On June 15, she’ll be at Yankee Stadium for the start of a three-day auction of several of her grandfather’s memorabilia. Her collection includes photographs, a pair of hunting gloves and an urn from Ruth’s barnstorming trip to Japan.
“Our Murders’ Row signed baseball was stolen years ago,” she said. The signed ball was from the 1927 Yankees, considered the greatest team ever.
Tosetti told stories about Ruth’s love for children: the time the Christian Brothers in the St. Mary’s Industrial School for Boys where Ruth spent much of his young life wondered why the stack of collars near his sewing machine was small. Then they looked out the window to see them flying as the tails to kites.
Or how Ruth would buy sweets for kids and make good on promises to hit homers for them.
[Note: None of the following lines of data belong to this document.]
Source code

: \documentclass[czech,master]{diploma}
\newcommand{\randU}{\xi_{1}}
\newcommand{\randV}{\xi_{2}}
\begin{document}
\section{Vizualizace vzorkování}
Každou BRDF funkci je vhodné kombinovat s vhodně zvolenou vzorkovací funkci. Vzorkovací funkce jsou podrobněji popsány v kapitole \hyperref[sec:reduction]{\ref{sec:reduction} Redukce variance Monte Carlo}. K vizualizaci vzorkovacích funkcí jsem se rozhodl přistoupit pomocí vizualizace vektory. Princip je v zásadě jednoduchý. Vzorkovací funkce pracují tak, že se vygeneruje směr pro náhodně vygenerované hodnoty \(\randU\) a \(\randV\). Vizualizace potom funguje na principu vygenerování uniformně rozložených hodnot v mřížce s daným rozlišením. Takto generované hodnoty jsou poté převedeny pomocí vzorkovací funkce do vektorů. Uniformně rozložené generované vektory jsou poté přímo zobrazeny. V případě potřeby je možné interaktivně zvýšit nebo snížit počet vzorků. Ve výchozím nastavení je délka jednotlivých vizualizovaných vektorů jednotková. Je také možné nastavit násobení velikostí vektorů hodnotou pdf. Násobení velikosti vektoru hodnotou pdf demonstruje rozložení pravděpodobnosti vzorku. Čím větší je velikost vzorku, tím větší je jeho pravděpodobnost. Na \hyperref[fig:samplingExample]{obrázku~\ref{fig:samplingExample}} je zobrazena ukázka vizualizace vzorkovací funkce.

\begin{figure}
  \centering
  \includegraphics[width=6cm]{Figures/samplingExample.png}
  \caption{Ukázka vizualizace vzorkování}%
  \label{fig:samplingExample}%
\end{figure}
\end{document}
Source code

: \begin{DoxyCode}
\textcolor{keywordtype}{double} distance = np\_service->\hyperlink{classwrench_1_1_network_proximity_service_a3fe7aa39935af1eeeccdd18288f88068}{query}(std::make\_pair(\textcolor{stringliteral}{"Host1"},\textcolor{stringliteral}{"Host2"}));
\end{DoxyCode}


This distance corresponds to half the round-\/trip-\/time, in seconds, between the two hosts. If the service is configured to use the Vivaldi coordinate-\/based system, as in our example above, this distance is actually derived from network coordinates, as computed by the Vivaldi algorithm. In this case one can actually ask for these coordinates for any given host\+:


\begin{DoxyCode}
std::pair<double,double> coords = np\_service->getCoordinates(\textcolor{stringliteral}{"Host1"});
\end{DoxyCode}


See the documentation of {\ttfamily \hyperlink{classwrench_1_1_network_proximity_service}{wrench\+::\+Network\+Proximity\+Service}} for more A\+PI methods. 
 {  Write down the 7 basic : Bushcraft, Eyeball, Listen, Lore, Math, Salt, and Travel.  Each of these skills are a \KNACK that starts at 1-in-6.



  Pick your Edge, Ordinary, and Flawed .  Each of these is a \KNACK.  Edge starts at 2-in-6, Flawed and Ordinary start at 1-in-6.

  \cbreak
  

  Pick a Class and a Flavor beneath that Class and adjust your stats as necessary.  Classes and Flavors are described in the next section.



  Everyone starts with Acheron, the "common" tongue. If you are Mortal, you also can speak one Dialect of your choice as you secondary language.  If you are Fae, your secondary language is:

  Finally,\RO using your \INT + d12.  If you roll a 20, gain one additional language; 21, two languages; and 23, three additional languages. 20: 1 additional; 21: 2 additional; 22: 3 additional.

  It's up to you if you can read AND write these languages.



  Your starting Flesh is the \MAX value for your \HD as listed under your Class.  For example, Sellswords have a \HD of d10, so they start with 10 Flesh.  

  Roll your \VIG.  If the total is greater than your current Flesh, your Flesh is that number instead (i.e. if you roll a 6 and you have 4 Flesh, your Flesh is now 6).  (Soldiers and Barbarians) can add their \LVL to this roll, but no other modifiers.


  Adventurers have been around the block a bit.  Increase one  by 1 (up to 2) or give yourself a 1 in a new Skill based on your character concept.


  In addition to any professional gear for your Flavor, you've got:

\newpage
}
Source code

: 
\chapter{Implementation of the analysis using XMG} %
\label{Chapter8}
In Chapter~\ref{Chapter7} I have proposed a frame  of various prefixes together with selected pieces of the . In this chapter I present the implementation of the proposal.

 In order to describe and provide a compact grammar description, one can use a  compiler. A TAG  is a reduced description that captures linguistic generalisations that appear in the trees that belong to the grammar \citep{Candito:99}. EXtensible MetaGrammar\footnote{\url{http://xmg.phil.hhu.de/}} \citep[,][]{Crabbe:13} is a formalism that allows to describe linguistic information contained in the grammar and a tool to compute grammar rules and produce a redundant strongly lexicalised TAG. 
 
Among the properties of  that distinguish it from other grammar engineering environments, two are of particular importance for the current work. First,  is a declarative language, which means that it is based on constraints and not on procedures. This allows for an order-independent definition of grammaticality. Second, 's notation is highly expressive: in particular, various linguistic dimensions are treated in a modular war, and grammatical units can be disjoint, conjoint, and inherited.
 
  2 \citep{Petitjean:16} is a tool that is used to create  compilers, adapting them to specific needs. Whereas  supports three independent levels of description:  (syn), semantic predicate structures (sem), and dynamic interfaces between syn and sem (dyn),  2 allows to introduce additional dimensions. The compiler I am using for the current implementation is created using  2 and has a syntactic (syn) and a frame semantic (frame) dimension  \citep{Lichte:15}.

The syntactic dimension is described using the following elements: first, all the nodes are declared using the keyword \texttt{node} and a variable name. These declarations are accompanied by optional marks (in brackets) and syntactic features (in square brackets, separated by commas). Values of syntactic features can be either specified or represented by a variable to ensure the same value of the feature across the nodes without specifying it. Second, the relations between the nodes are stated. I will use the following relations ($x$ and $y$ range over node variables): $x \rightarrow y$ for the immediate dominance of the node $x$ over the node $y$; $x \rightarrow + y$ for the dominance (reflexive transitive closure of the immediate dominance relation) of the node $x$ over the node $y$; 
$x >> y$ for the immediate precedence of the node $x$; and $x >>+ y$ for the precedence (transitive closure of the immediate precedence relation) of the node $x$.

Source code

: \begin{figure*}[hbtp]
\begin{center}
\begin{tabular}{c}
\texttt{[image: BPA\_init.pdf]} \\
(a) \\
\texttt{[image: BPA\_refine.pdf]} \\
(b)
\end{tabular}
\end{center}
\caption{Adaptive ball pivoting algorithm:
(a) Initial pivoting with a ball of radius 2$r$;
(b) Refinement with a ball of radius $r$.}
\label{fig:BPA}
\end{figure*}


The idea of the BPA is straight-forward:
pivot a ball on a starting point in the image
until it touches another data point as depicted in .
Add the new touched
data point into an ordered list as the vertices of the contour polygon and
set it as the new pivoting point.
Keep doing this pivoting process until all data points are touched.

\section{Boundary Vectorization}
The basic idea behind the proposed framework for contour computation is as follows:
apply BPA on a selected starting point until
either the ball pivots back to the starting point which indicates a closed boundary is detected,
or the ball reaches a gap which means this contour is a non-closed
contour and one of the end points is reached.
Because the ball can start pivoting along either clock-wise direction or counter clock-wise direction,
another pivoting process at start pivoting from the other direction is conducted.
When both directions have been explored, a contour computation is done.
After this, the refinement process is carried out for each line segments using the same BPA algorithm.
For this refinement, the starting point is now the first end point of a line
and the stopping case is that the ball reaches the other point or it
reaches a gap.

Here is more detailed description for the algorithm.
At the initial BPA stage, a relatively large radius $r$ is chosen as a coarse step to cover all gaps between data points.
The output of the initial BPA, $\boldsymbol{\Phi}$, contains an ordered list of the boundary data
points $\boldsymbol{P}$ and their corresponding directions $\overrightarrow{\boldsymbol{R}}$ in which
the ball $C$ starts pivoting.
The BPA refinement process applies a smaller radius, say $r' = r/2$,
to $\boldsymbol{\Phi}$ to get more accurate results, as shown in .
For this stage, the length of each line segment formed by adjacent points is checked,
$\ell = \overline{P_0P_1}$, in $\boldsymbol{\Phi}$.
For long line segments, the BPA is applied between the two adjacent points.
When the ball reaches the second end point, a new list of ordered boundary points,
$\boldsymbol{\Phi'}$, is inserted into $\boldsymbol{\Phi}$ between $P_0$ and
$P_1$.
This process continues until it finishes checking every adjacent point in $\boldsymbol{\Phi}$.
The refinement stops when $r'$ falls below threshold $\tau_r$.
So it was only fitting, she said, that a 13-year-old’s promise years ago to help her convince a president to award Babe Ruth the Medal of Freedom came true.
Tosetti said her persistence and the help of White House staffer Billy Maloney, the son of her co-author, allowed her request to end on President Donald Trump’s desk. It was signed in November.
“Wouldn’t that be a Babe Ruth story?” she said. “A little boy promised it and he ended up getting it done.”
Tosetti is also petitioning to have the Babe’s number 3 retired from use by all major league baseball teams, much like Jackie Robinson’s number 42.